“ The angel of God came back, shook him awake again, and said, ‘Get up and eat some more—you’ve got a long journey ahead of you.’ He got up, ate and drank his fill, and set out. Nourished by that meal, he walked forty days and nights, all the way to the mountain of God, to Horeb. When he got there, he crawled into a cave and went to sleep.” I Kings 19-7-9 (The Message)
I recently came out of a very busy season in life. While most of what we were participating in was fun, it was still busy and at times stressful and exhausting. I had promised myself a reward of sorts. Everything we were responsible for would be completed by June 11th. I gave myself permission on that Monday, after I saw our daughter off to school and my husband off to work, I would go back to sleep, in the bedroom and not wake up until it happened naturally. That was a goal I looked forward to as I neared the homeward stretch of our “busy.”
As seems to happen at times, life didn’t get my memo. Saturday afternoon, my husband came home from his weekly date with one of our kids and informed me we had an electrical problem with one of our cars. I called around that afternoon but it turns out we couldn’t get it looked at until Monday. Okay, so my plans changed slightly. “I’ll drop off the car early in the morning and still have time to come home, crawl into bed and sleep until I feel like waking up.”
I asked the mechanic to please call my husband when they figured out the problem, before performing any repairs, and then told our kids not to wake me up unless there was a true emergency. I slept all of one hour – until I was woken up to be told something important that couldn’t wait. After falling back to sleep, I was woken up again one hour later, this time having to deal with car issues that continued for the rest of the day. My nap was permanently interrupted by life once again.

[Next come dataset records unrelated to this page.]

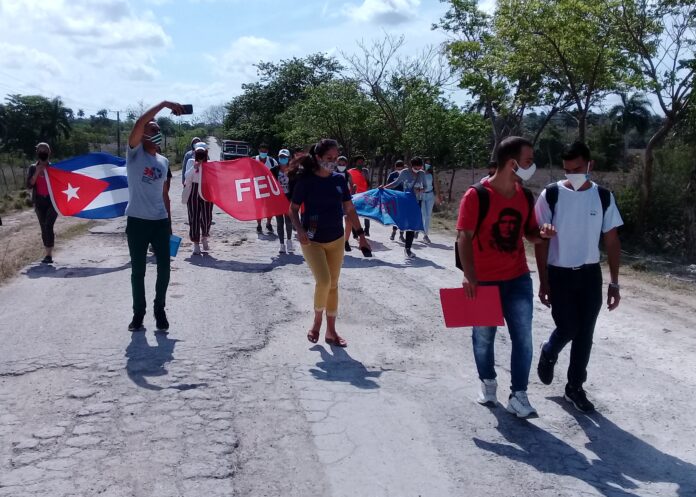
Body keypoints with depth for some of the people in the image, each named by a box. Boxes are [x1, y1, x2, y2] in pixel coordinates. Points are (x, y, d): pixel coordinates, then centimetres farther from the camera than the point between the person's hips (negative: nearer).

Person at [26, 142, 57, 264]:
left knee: (48, 225, -18)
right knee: (44, 228, 7)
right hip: (39, 201, 3)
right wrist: (37, 173, -13)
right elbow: (29, 185, -3)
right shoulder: (33, 168, 8)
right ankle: (48, 254, 15)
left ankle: (49, 254, -19)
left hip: (53, 200, -3)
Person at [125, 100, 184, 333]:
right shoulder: (135, 153, -1)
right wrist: (164, 104, -20)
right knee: (138, 271, 4)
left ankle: (160, 309, 21)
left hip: (160, 222, 4)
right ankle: (138, 312, 18)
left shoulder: (164, 161, 13)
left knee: (164, 269, 4)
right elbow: (138, 123, -18)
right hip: (137, 221, -4)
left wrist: (169, 221, 16)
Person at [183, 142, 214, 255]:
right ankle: (196, 244, 5)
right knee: (194, 218, -3)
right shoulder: (191, 162, 3)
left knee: (207, 217, 0)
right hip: (193, 193, 0)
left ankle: (204, 238, 29)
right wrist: (194, 168, -21)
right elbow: (187, 177, -8)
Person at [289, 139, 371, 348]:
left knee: (333, 285, 9)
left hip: (336, 240, 4)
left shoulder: (339, 180, 2)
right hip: (312, 241, -4)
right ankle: (317, 321, 10)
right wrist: (300, 230, -20)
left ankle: (331, 331, 21)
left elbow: (349, 209, 9)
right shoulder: (306, 180, -10)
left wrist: (361, 234, 5)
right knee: (323, 281, -18)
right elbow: (293, 209, -4)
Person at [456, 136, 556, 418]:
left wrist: (542, 233, -9)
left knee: (523, 339, 3)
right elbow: (465, 238, -17)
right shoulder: (476, 196, -16)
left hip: (518, 279, 4)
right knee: (484, 337, 13)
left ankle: (518, 396, 15)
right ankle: (488, 383, 36)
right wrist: (469, 276, -25)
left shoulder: (526, 197, 3)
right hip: (484, 282, -4)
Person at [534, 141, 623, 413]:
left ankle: (575, 387, 21)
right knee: (567, 329, -4)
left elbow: (612, 241, 3)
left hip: (591, 275, 3)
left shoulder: (604, 197, -1)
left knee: (584, 334, 6)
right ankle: (548, 354, 30)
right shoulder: (551, 195, -9)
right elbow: (541, 239, -6)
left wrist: (614, 283, 0)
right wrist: (543, 281, -8)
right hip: (559, 274, -2)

Throughout the week I realized I had no energy or motivation to do anything. My creativity was bottomed out, my emotions were all over the board (weepy one minute, angry the next, feeling guilty for being angry and/or crying) and I soon realized I wasn’t crazy, I was just exhausted. I decided to give myself grace. I got my work done but didn’t work ahead. I went to bed early, read some “just for fun” books without an agenda and I spent a day running errands with my kids and helped plan a fun weekend.
Most importantly, though, I took time each morning, when the house was still quiet, to spend time filling up with my Heavenly Father. I took the time (and my emotions) to Him and asked how He wanted me to deal with them. He revealed some important “growth” areas I needed to work on this summer: giving up control, worry/fear is a sin, and live in the joy of life to name a few.

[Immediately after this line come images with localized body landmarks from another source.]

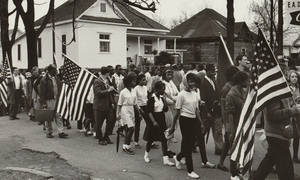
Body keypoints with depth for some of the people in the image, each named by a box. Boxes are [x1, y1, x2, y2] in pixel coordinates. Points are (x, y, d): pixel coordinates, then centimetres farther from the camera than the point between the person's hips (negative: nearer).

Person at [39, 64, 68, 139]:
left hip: (57, 99, 5)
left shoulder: (56, 78, 10)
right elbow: (42, 92, -10)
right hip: (49, 100, -5)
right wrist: (43, 103, -13)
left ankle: (61, 132, 4)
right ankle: (48, 132, 18)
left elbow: (59, 88, 19)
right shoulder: (44, 79, -9)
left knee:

I realized exhaustion (mental, physical and spiritual) can be a breeding ground for many negative emotions (fear, worry, bitterness, anger to name a few) and the enemy likes to capitalize on the times our strength has been depleted. Filling up with God first and foremost is the best resource for combatting the enemy and his lies. Then, once we are feeling more spiritually strong, we can tackle the issues we have allowed to creep in, asking for God’s help to destroy them once and for all. By Friday, after having had four days to rest, fill up with my Father, and accept His challenge to grow this summer, I entered into the weekend with my family with joy and peace.
It’s important to remember that busyness, whether celebrations or challenges, can lead to exhaustion and if left unchecked, that exhaustion can open up the opportunity for dangerous cycles of negative emotions. Filling up with God and allowing Him to speak His truth into your life destroys those cycles and ushers peace back into our lives instead so we can remember our busy seasons with joy instead of sadness.